The steadfast unwillingness to reckon with the faulty science that may send a man to his death also flies in the face of what other states have done to curb the destructive effects of junk science. Elsewhere, courts have established higher standards, holding that certain scientific evidence—such as the faulty theories of drug recognition experts—may not be used as evidence. The lack of uniform standards where science is concerned is especially galling. Roberson and others stand to potentially lose their freedoms, livelihoods, and their lives, solely due to a fluke in geography.

Despite the positive developments that have peppered the legal and literal landscape, courts continue to rely on disputed forensic techniques, which has led to thousands of defendants spending time in prison on faulty evidence. According to the Federal Rules of Evidence, expert testimony must be the “product of reliable principles and methods” to be admissible. However, for decades, courts have relied on testimony about bite-mark analysis, despite the fact that the judge who presided over the case in which its use was originally sanctioned has since conceded that the technique had not been proven to be scientifically reliable.

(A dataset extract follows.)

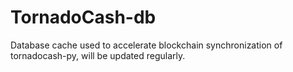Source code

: # TornadoCash-db

Database cache used to accelerate blockchain synchronization of tornadocash-py, will be updated regularly.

This is far from the only popularized form of forensic technique that has withered under the weight of scientific inquiry. A report by the National Academy of Sciences has suggested that blood-spatter analysis is unreliable and should not be used; courts still accept it as evidence anyway. And 911 call analysis—a thoroughly bizarre technique that proceeds from the belief that a linguistic analysis of callers’ “speech patterns” can reliably reveal criminal culpability—has contributed to many criminal convictions despite having no scientific basis at all.

Beyond being unreliable, admitting junk science as evidence at trial also introduces racial bias into the proceedings. Several forensic techniques have been shown to be applied in a manner that is more likely to implicate racial minorities. For example, one study showed that Black babies were significantly more likely to be diagnosed with SBS than others, implicating their caregivers in their deaths.

The problem of courts admitting junk science into evidence has gotten so bad that Justice Sonia Sotomayor called it out in a statement after the denial of review for a case relying on bite-mark analysis: “Thousands of innocent people may currently be incarcerated despite a modern consensus that the central piece of evidence at their trials lacked any scientific basis.” However, she did not sound a hopeful note about federal courts addressing the problem anytime soon. Rather, she encouraged state legislatures to pass laws to facilitate review of convictions based on junk science. Some may take up that cause; this will only ensure that the nation’s patchwork set of standards remains the status quo.

In the absence of federal legislation that might bring order and uniformity to the tattered quilt of scientific standards under which we now reside, judges need to start placing more restrictions on the use of unproven forensic techniques as evidence in their courtrooms. The Federal Rules of Evidence provide judges with significant discretion over what expert testimony to admit at trial. Furthermore, judges should make independent determinations about which techniques are scientifically sound rather than relying on other courts’ precedents alone, which allows for mistakes by even a single judge to proliferate across the court system. To make fair assessments of these methods, judges need training in how to analyze scientific techniques, and they need to defer to scientific experts in the field rather than professional forensics witnesses selling their techniques as reliable without empirical evidence.

The stakes for defendants like Robert Roberson are too high for judges to allow unreliable, biased techniques into their courtrooms. Based on current judicial attitudes toward science, perhaps this is naïve, but we must expect better from our legal system or innocent people will continue to spend decades behind bars or even be executed, not because they did anything wrong but because we couldn’t be bothered to find the truth.